%%

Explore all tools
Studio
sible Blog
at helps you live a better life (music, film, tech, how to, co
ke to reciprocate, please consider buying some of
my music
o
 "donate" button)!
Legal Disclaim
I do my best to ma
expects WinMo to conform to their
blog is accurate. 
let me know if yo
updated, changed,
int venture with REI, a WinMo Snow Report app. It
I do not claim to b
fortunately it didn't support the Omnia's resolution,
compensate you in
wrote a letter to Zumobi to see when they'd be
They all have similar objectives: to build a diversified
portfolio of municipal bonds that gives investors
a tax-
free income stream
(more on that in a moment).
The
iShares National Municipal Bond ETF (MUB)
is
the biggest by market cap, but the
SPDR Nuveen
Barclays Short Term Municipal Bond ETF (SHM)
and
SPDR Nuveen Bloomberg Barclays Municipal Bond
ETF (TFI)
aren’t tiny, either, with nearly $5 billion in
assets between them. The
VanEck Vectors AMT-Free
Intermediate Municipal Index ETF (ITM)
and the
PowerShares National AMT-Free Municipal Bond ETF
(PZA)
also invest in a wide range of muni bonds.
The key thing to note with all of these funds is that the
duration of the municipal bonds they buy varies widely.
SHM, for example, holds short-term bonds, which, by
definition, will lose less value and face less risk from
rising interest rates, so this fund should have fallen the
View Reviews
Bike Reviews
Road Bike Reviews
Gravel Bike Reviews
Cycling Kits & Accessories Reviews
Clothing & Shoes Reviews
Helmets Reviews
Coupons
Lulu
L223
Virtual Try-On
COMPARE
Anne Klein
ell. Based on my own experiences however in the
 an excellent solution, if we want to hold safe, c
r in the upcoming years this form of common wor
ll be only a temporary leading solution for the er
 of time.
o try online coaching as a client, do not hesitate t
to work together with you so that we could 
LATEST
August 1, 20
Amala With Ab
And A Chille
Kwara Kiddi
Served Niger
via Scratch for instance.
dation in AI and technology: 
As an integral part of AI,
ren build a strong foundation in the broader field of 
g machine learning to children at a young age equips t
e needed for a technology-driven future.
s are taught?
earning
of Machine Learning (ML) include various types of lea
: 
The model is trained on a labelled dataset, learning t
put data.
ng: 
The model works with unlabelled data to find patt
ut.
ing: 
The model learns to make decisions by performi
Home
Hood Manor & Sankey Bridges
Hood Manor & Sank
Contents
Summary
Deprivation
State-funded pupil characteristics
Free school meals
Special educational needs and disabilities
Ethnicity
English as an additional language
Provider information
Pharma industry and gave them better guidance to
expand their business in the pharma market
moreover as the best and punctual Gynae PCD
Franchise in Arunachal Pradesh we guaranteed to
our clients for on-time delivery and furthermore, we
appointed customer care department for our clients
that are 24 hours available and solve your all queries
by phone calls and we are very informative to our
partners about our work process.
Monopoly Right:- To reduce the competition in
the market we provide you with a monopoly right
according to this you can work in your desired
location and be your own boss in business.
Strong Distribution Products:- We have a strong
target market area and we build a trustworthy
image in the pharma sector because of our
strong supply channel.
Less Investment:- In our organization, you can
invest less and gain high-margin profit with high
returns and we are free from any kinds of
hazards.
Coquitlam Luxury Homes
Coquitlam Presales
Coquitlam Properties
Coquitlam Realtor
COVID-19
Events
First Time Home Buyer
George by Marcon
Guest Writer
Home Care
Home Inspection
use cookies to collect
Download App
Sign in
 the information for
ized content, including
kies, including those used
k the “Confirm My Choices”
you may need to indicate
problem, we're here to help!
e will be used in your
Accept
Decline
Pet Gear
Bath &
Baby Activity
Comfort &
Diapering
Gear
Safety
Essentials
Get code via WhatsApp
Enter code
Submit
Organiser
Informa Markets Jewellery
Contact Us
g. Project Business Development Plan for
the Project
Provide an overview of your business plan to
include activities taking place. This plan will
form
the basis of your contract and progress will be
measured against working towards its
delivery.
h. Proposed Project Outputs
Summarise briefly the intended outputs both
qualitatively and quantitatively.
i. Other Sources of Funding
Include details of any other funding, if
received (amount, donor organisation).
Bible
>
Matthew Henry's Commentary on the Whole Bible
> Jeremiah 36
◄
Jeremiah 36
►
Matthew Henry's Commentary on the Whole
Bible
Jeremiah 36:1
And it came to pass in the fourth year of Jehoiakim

%%

EXERCISE:
Determine how many lines of the records above hold the word "have" and give the number with nothing added.

TASK ANSWER:
3